Доктор Арис Телвин не спал. Перед ним, на столе, лежал «Нейроскальпель», разобранный до последнего винтика. Рядом – схемы из журнала Сиры, его собственные расчеты и… украденная из архива Института запись частотного фона сектора Гамма-7 за последний месяц. Тот самый сектор, где работал Вейл.
Он нашел совпадение. Пик аномальной активности на частоте 7.83 Гц – за час до смерти Вейла. Тот же пик, только в разы слабее, был записан Сирой в ее лаборатории в день ее гибели. И еще один – сегодня, когда он разговаривал с ассистентом о смерти Вейла. Совпадение? Нет. Закономерность.
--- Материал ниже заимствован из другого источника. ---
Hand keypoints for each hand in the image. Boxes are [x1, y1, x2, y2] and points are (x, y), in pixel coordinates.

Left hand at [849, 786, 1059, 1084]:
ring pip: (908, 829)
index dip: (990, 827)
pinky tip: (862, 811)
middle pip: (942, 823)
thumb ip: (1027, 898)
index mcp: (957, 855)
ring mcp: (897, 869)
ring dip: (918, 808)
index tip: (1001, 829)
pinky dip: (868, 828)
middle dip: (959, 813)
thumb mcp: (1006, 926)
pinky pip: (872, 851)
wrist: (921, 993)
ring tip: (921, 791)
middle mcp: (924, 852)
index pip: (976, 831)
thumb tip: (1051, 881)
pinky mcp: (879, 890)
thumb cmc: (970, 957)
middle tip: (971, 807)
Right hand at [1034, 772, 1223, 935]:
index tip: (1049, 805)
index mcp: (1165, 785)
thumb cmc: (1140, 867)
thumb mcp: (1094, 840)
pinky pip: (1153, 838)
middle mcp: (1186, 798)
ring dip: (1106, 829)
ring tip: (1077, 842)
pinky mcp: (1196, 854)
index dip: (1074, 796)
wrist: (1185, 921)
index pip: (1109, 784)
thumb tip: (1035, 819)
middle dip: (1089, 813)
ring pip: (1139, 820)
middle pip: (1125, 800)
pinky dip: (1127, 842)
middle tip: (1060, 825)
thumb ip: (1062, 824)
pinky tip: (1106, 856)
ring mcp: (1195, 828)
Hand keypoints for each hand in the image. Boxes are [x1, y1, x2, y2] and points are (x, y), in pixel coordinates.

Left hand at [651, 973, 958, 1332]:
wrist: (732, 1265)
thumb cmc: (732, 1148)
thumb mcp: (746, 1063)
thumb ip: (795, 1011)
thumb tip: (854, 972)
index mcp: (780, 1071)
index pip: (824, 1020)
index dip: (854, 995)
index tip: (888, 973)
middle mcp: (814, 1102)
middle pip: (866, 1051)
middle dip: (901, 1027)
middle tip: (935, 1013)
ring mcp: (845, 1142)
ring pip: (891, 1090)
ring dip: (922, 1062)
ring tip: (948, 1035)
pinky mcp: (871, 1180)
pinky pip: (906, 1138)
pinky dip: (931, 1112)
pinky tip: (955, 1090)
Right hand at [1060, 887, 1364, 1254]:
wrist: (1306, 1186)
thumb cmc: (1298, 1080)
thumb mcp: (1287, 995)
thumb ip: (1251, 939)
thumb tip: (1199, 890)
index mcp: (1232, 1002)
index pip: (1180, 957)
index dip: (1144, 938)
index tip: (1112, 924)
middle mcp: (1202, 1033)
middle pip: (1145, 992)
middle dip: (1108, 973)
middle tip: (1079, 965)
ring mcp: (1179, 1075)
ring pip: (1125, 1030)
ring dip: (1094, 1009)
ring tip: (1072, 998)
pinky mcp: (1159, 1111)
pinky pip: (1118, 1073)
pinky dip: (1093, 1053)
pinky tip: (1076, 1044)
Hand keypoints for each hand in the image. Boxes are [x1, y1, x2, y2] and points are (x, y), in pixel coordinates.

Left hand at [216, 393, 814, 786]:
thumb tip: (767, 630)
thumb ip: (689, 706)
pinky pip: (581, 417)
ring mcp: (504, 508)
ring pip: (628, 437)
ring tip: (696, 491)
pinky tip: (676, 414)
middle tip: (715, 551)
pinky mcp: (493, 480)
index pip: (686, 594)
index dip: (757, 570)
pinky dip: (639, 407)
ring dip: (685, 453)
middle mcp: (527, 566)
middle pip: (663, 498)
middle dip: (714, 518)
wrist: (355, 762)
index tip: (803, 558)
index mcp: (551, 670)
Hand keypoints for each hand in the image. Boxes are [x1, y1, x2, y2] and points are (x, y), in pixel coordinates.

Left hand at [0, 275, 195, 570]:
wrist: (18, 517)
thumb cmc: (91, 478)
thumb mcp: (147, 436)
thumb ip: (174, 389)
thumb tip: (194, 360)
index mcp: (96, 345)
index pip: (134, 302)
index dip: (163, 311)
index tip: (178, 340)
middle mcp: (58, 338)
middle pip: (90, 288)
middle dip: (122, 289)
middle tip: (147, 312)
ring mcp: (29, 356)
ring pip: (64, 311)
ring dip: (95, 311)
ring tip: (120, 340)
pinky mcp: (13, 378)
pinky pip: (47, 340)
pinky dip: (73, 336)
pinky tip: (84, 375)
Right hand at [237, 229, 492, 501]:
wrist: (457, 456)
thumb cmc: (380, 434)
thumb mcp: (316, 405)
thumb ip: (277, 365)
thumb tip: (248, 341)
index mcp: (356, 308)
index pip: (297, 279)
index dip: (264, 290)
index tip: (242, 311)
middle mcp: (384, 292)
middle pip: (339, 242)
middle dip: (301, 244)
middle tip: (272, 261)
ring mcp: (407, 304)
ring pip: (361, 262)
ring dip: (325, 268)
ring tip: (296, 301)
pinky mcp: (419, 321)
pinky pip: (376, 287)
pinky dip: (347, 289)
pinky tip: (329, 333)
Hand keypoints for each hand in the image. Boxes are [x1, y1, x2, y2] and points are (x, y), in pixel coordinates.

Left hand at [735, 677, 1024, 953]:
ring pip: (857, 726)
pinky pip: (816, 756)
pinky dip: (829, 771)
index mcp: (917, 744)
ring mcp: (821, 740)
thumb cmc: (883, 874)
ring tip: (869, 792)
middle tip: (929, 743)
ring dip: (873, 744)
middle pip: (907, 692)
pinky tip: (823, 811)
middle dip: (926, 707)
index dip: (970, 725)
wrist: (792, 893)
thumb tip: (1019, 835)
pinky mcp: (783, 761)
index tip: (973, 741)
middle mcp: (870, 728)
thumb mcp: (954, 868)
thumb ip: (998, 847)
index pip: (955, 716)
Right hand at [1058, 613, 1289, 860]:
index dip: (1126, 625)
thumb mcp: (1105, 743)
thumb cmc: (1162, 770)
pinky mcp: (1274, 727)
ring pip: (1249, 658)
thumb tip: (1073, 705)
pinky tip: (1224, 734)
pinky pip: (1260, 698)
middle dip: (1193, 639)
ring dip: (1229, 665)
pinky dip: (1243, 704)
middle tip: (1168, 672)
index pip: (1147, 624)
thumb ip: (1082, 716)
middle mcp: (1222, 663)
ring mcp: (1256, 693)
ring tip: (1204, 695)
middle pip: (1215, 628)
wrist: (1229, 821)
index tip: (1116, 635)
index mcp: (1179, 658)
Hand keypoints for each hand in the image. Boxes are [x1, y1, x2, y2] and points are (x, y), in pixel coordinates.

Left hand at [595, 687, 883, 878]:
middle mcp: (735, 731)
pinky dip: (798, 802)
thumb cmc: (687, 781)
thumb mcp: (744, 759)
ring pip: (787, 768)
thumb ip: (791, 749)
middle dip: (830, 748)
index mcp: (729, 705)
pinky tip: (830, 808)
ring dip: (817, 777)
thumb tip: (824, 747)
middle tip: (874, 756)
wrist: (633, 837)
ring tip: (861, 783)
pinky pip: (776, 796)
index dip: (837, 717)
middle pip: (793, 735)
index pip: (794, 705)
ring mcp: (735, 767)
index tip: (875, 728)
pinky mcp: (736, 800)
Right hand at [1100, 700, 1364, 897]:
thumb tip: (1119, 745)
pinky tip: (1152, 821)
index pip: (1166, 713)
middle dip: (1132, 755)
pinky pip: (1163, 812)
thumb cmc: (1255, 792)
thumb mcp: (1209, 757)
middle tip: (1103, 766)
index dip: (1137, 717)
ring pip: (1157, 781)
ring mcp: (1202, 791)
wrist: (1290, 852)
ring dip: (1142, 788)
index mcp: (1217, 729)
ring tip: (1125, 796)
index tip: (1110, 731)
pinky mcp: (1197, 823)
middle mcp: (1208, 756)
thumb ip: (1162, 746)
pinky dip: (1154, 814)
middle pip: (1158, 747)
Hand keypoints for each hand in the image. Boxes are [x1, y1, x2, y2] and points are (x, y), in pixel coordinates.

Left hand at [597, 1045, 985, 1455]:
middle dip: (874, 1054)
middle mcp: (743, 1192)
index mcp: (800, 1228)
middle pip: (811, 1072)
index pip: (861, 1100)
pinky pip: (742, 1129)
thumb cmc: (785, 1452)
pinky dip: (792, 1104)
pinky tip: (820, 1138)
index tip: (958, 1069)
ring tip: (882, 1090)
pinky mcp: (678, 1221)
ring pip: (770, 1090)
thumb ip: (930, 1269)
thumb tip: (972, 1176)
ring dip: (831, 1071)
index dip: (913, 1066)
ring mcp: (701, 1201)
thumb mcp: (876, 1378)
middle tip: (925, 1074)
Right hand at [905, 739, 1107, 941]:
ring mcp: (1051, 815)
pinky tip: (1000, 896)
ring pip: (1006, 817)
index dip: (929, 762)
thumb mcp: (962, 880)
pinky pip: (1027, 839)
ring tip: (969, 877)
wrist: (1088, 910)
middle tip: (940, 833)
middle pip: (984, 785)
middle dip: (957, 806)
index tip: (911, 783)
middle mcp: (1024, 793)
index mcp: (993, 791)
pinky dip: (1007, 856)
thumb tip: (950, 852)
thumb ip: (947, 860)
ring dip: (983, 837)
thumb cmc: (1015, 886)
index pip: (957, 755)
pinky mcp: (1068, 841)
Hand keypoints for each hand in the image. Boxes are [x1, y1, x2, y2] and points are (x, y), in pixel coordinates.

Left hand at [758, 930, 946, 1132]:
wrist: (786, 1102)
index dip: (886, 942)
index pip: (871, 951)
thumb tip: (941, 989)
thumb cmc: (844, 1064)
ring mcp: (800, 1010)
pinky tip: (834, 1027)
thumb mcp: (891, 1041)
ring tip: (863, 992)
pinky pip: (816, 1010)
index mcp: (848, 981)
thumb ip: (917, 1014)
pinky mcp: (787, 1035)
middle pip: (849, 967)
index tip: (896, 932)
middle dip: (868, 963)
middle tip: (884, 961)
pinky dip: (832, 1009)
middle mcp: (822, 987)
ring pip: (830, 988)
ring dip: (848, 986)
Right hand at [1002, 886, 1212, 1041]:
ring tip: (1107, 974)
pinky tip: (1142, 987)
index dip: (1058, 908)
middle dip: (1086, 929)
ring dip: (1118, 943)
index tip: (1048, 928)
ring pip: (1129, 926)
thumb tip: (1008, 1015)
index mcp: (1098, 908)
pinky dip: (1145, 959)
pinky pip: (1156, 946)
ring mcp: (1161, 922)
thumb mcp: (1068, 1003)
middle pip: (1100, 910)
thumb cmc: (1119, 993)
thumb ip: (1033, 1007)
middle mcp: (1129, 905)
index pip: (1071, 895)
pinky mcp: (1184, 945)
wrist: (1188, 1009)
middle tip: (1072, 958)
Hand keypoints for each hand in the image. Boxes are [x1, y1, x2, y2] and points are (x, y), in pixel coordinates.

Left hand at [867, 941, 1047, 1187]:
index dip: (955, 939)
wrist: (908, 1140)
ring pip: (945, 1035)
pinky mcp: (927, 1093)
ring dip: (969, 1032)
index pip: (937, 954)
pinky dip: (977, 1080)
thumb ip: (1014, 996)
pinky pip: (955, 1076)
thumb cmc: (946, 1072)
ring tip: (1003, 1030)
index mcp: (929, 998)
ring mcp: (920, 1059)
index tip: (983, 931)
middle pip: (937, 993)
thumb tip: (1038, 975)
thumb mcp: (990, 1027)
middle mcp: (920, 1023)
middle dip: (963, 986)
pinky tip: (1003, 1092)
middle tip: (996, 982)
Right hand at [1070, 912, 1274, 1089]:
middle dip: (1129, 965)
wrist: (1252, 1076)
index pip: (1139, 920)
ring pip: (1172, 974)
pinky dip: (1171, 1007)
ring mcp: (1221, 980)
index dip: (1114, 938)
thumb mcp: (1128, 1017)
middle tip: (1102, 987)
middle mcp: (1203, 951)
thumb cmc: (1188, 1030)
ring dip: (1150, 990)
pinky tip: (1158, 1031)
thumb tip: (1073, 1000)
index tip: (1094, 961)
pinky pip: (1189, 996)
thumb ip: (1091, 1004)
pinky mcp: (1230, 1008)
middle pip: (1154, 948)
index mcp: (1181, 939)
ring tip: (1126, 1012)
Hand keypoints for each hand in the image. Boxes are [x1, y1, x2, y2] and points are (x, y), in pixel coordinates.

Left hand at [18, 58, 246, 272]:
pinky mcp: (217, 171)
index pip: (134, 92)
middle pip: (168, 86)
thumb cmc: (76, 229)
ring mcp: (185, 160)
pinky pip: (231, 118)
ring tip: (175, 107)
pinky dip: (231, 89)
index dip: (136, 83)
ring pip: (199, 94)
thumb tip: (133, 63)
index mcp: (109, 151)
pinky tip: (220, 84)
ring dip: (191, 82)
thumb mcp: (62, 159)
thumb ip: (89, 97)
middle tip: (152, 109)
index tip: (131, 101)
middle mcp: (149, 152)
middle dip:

«Сердце слушает, – писала Сира. – И иногда… отвечает. На резонанс. На попытку связи. На… страх?»
Телвин собрал «Нейроскальпель» заново, внеся модификации по схемам жены. Вместо интерфейса для нервной ткани – мощный резонатор и усилитель для тончайших эфирных колебаний. Оружие превращалось в… ухо. Огромное, чуткое ухо, настроенное на шепот планеты.
Он подключил прибор к главному акустическому коллектору лаборатории – толстой медной трубе, встроенной в стену и соединенной с городской сетью пневмопочты и вентиляции. Сеть, опутывавшая весь Аэрион, как нервная система. Если «оно» говорит через трубы… он его услышит.
Включил питание. Прибор загудел, лампочки на панели замигали. Телвин надел наушники, подключенные к выходу усилителя. Сначала был только привычный гул Города – шипение, скрежет, удары, перекрывающие друг друга. Белый шум механической жизни. Он регулировал фильтры, отсекая известные частоты, фокусируясь на узкой полосе вокруг 7.83 Гц.